Re: [PATCH v4] sched/fair: Skip sched_balance_running cmpxchg when balance is not due

From: Shrikanth Hegde

Date: Wed Nov 12 2025 - 23:25:35 EST

On 11/13/25 2:40 AM, Tim Chen wrote:

On Wed, 2025-11-12 at 12:21 +0100, Peter Zijlstra wrote:

On Wed, Nov 12, 2025 at 04:39:43PM +0530, Shrikanth Hegde wrote:

So perhaps this is the better option -- or did I overlook something with
should_we_balance? It doesn't look like that will make a different
decision on the retry.

I think in newidle balance, these checks are there in swb to bail of load balance.
redo logic catches it right?

Urgh, my brain still thinks we're not serializing on newidle. Perhaps I
should make this 2 patches, one moving the serializing and one adding it
to newidle.

env->dst_rq lock is taken only in attach_tasks, meanwhile, if the wakeup happened,
pending would be set. is irq enabled or remote CPU can set ttwu_pending on this rq?

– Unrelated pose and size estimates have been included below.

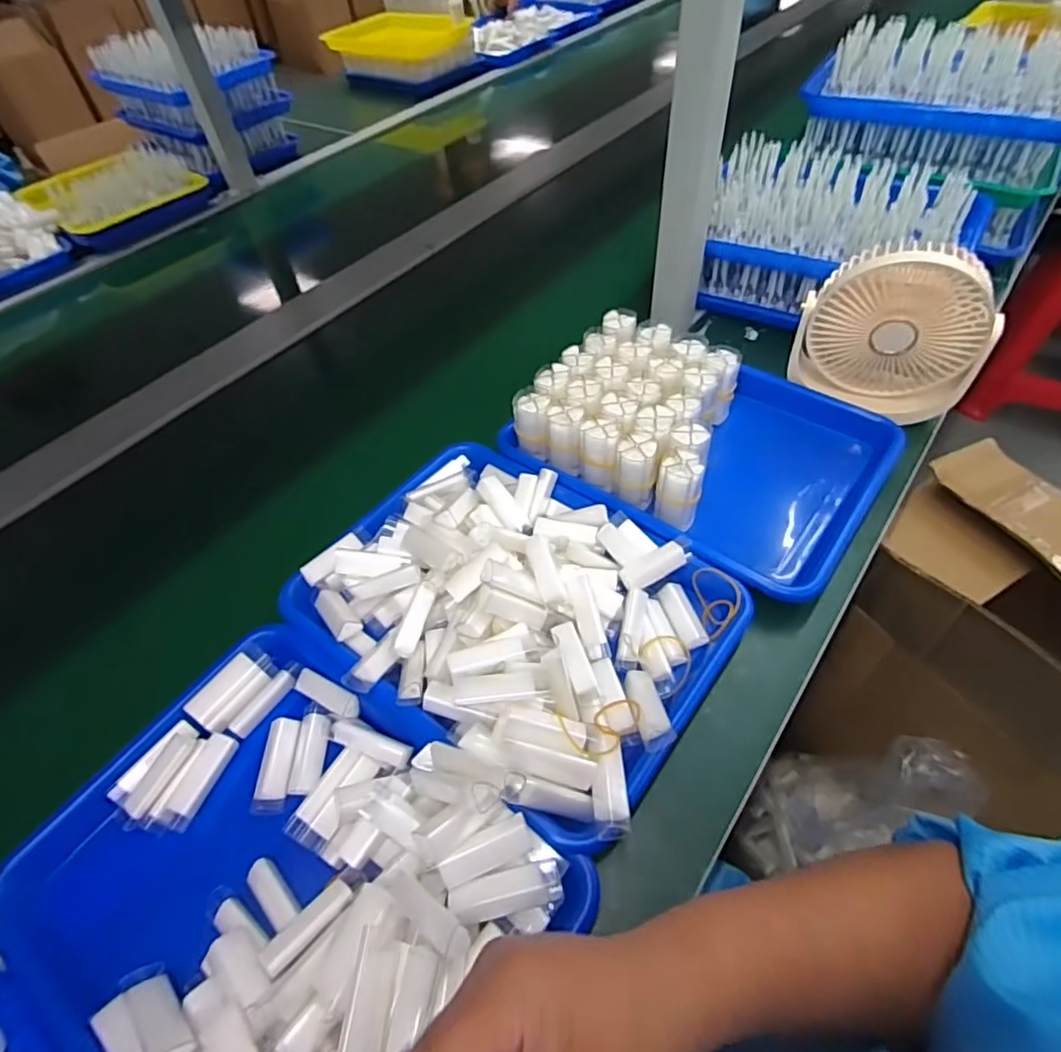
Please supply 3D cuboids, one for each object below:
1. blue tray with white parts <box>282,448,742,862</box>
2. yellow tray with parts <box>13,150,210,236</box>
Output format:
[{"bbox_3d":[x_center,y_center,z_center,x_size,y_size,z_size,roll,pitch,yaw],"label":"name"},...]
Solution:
[{"bbox_3d":[-0.018,0.057,0.474,0.327,0.056,0.255,29,60,25],"label":"blue tray with white parts"},{"bbox_3d":[-0.724,-0.588,1.021,0.188,0.054,0.235,25,58,23],"label":"yellow tray with parts"}]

if (env->idle == CPU_NEWLY_IDLE) {
if (env->dst_rq->nr_running > 0 || env->dst_rq->ttwu_pending)
return 0;
return 1;
}

Right, that could get tickled.

How about something like the following on top of v4 patch?
This will avoid releasing the lock and take care of the NEWLY_IDLE case.

Tim

diff --git a/kernel/sched/fair.c b/kernel/sched/fair.c
index 43c5ec039633..26179f4b77f6 100644
--- a/kernel/sched/fair.c
+++ b/kernel/sched/fair.c
@@ -11772,14 +11772,13 @@ static int sched_balance_rq(int this_cpu, struct rq *this_rq,
.fbq_type = all,
.tasks = LIST_HEAD_INIT(env.tasks),
};
- bool need_unlock;
+ bool need_unlock = false;
cpumask_and(cpus, sched_domain_span(sd), cpu_active_mask);
schedstat_inc(sd->lb_count[idle]);
redo:
- need_unlock = false;
if (!should_we_balance(&env)) {
*continue_balancing = 0;
goto out_balanced;
@@ -11916,9 +11915,9 @@ static int sched_balance_rq(int this_cpu, struct rq *this_rq,
if (!cpumask_subset(cpus, env.dst_grpmask)) {
env.loop = 0;
env.loop_break = SCHED_NR_MIGRATE_BREAK;
- if (need_unlock)
- atomic_set_release(&sched_balance_running, 0);
-
+ if (env->idle == CPU_NEWLY_IDLE &&
+ (env->dst_running > 0 || env->dst_rq->ttwu_pending))
+ goto out;

IIUC, we come here, it means busiest cpu was found, but due to
affinity restrictions none of the tasks can come to this cpu.

So a redo is done excluding that busiest cpu if there are cpus other
than the group_mask of this cpu. So doing a redo does make sense specially
for newidle.

So doing bailing out might be wrong.

goto redo;
}
goto out_all_pinned;